Sousan had to leave her birthplace, Dara Suf (a district of Bamyan province) and for 13 years, she and her children moved from province to province—Ghazni, Kabul, and Balkh—wherever she could find a decent source of income.
But as many Afghan widows experience, Sousan found it extremely difficult to obtain gainful employment, and all she could offer was domestic help, or farm hand services.
For such unskilled labor, she got paid very little money, which by no means was enough to feed her four children. Inevitably, they spent a significant part of their childhood working, begging on the streets to survive.
Eventually, Sousan and her children returned to Bamyan and without any place to live in, they set up residence in one of the caves near the Buddha sites in Bamyan that the Taliban exploded during their reign.

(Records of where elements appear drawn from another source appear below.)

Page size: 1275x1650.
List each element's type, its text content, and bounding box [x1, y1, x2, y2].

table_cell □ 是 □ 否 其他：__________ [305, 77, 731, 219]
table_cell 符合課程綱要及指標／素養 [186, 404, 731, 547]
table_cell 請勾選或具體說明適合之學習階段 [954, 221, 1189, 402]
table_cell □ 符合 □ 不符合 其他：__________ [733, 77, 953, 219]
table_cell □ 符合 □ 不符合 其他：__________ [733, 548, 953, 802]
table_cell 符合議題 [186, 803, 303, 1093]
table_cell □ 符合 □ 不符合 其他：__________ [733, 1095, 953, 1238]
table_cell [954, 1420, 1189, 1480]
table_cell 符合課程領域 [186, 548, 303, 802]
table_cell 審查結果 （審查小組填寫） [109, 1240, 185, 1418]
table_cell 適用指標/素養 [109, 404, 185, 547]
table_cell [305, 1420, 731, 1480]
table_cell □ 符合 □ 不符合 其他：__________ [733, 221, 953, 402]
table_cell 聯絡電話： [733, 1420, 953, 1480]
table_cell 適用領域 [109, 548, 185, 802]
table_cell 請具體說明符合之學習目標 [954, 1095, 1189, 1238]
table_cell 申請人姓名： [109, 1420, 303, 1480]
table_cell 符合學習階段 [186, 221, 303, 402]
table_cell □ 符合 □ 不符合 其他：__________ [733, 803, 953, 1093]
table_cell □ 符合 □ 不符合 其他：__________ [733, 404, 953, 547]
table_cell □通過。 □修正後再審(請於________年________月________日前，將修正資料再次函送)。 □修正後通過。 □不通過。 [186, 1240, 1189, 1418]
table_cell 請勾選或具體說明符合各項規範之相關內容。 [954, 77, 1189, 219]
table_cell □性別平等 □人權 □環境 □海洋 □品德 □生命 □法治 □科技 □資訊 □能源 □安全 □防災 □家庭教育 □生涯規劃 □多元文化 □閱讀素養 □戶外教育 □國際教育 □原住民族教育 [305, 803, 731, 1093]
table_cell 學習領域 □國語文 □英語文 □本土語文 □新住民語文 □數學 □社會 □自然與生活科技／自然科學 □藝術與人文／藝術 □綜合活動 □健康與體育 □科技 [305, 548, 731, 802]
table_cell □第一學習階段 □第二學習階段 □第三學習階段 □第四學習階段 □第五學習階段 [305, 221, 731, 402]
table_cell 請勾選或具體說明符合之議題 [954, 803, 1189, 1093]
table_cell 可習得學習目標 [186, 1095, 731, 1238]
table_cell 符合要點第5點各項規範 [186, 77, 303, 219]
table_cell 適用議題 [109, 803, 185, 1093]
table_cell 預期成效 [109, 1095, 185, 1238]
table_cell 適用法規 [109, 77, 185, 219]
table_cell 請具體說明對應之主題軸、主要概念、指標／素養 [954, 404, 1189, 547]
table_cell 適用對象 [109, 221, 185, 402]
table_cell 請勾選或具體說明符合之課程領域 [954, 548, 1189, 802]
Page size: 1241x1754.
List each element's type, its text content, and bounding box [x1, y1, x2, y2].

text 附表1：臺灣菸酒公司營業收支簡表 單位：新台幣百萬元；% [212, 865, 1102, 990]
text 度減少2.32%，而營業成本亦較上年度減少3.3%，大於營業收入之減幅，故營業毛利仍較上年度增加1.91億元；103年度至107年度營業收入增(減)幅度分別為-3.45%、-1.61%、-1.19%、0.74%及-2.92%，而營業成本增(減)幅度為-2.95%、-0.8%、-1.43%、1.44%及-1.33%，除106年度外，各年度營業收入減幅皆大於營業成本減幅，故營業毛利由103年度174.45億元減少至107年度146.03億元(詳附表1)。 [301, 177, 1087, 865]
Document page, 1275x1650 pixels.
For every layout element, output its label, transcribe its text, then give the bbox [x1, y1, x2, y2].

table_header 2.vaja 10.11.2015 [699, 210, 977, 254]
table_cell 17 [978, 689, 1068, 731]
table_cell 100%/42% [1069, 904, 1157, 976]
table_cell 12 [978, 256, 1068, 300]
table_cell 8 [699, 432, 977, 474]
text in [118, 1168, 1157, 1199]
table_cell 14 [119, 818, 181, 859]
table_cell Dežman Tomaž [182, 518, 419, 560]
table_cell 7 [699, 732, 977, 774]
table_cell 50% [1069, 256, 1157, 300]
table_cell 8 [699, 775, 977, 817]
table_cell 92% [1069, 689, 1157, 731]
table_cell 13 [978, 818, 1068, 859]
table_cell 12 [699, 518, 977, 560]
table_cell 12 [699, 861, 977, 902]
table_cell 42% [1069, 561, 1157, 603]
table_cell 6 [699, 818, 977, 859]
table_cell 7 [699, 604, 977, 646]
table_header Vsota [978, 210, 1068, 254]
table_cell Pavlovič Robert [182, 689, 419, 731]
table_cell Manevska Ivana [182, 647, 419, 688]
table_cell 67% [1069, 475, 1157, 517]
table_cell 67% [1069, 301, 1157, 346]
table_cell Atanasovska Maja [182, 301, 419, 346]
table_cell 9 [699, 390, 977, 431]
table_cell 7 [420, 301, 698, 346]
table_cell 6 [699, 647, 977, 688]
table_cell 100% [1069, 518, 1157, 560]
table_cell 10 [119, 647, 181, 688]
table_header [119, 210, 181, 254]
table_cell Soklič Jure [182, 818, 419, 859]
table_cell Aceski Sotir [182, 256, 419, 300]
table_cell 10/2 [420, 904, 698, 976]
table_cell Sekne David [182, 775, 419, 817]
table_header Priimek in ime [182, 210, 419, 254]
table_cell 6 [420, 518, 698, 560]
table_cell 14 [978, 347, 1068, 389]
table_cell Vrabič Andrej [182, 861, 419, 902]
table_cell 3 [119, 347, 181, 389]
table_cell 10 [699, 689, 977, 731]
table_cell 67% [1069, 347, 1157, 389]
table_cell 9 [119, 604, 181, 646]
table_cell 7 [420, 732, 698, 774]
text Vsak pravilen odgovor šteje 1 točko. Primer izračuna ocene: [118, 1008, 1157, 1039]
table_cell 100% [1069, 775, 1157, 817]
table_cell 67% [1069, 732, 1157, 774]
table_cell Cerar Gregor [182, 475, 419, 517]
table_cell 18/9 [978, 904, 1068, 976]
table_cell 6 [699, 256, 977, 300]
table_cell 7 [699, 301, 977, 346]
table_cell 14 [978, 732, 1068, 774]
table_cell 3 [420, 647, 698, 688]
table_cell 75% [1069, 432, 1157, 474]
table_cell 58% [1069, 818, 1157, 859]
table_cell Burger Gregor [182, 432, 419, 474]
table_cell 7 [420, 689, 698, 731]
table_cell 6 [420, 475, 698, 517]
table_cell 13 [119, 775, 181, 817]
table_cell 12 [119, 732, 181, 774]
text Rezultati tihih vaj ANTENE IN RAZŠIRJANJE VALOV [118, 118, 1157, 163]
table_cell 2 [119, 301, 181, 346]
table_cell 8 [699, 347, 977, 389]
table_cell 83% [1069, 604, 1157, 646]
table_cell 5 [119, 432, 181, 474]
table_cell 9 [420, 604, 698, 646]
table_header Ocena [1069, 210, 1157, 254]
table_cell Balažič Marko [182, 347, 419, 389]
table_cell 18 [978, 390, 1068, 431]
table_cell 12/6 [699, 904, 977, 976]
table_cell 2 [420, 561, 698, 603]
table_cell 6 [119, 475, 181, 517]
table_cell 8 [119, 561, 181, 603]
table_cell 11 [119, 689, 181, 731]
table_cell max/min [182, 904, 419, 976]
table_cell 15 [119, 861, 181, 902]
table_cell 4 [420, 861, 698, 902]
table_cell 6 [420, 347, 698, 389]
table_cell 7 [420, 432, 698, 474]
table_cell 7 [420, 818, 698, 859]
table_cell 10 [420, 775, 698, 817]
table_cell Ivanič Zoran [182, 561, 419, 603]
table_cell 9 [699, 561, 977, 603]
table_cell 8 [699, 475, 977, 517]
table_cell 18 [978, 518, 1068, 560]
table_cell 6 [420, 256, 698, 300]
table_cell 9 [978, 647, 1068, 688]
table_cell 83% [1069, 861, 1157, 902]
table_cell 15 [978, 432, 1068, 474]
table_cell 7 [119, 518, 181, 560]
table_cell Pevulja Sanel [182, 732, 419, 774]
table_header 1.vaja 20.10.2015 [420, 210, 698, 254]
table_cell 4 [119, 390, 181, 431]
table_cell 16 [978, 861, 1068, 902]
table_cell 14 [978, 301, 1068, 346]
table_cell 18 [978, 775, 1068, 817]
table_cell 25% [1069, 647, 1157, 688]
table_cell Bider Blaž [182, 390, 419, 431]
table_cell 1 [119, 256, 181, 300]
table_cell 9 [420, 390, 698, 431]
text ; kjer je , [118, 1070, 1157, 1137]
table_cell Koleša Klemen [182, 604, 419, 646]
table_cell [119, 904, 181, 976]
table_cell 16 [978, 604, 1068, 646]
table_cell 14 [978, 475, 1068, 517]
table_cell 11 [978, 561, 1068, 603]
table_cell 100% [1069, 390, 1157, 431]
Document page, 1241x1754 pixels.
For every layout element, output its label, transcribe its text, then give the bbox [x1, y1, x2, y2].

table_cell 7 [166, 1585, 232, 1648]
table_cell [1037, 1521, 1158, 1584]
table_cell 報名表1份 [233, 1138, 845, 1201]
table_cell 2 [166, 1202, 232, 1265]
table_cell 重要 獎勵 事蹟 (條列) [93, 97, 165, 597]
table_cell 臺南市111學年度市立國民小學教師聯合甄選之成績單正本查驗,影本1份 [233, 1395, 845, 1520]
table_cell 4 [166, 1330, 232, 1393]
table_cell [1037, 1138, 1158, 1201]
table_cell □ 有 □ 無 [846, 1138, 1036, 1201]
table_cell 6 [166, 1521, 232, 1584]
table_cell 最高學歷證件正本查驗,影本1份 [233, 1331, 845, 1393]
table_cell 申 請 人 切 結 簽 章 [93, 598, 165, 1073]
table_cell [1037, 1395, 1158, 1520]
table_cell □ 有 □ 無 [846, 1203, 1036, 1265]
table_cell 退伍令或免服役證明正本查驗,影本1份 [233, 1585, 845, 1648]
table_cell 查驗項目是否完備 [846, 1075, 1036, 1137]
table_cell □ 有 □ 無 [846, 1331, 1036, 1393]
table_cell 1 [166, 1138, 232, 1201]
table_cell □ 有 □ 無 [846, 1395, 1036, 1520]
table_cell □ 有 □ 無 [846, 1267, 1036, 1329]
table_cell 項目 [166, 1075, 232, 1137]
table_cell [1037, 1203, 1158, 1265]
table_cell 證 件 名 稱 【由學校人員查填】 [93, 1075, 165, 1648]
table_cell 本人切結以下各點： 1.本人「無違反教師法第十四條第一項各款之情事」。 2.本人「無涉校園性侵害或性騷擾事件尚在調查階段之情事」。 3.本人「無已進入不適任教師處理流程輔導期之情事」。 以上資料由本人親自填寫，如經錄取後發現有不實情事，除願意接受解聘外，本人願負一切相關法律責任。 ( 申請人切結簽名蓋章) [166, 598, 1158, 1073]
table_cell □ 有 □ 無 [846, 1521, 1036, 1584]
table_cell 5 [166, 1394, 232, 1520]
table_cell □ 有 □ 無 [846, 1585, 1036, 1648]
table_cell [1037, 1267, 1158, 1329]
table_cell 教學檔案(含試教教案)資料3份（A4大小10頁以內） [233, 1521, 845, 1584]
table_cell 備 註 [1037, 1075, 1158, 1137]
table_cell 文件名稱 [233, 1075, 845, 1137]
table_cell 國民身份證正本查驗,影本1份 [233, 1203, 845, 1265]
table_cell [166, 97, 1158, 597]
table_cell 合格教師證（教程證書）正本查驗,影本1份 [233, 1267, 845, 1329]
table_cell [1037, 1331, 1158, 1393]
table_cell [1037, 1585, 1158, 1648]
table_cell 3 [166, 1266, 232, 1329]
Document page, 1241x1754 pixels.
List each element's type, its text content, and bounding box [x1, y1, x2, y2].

“I remember how people used to change direction when they saw me on the streets, fearing I might ask them for something,” said Sousan.
In 2010, Sousan was selected to participate in the TUP pilot in Bamyan, which offered a package of unconditional assistance for 36 months to 400 women classified as ultra-poor.
Three years later, the widow living in a cave moved out for good and into a proper house she had recently built for her family on her income.
Since graduating from TUP, she has established two regular sources of income, which enabled her to build
the house, purchase mobile phones for herself and her son, as well as a sewing/tailoring machine.
One source of income is growing livestock and selling dairy products, which pays her more than AFN 2,000 (US$40) per month.
Since graduating from TUP, Sousan has managed to expand this business, raising the number of livestock she owns to eight: six sheep and two goats.
The expanded business has allowed her to save on household consumption costs because it provides for her family’s dairy product consumption, as well as their fuel needs throughout the year, which they obtain from recycling livestock waste—a skill she learned during her TUP participation.
A second source of income for Sousan’s family is her business of supplying water to hilltop houses. She started in her own village Sang Chasban, where access to water is quite challenging.
Her simple business idea has worked well. She bought a donkey to transport water to at least four households in the village.
And now, in addition to her income from livestock rearing, she earns at least AFN 3,600 (US$70) per month, supplying water. The widow hopes to expand this business, as well, to other households and villages.
Sousan’s children also benefited from her participation in TUP. Her only son, Mohammad Ali,
16 years old, is going to school instead of working.
Prior to project support, he used to work with someone who was in business of making and selling bolani (Afghan bread made of flour, potatoes, or vegetables). But Ali is now in school, as well as his two younger sisters, Khadija and Bas Gul, while her eldest daughter is married.
Once an isolated woman, living in a cave, Sousan is now respected by everyone in her village and even beyond.
People are no longer avoiding her when they cross paths with her. Instead, neighbors working in nearby farms invite her to social events and offer her free feed for her livestock.
Sousan trusts her capabilities now more than ever and is certain about a few things in life: that she has the means to sustain her livelihoods and the welfare and education of her children; and that her family will never live in a cave again.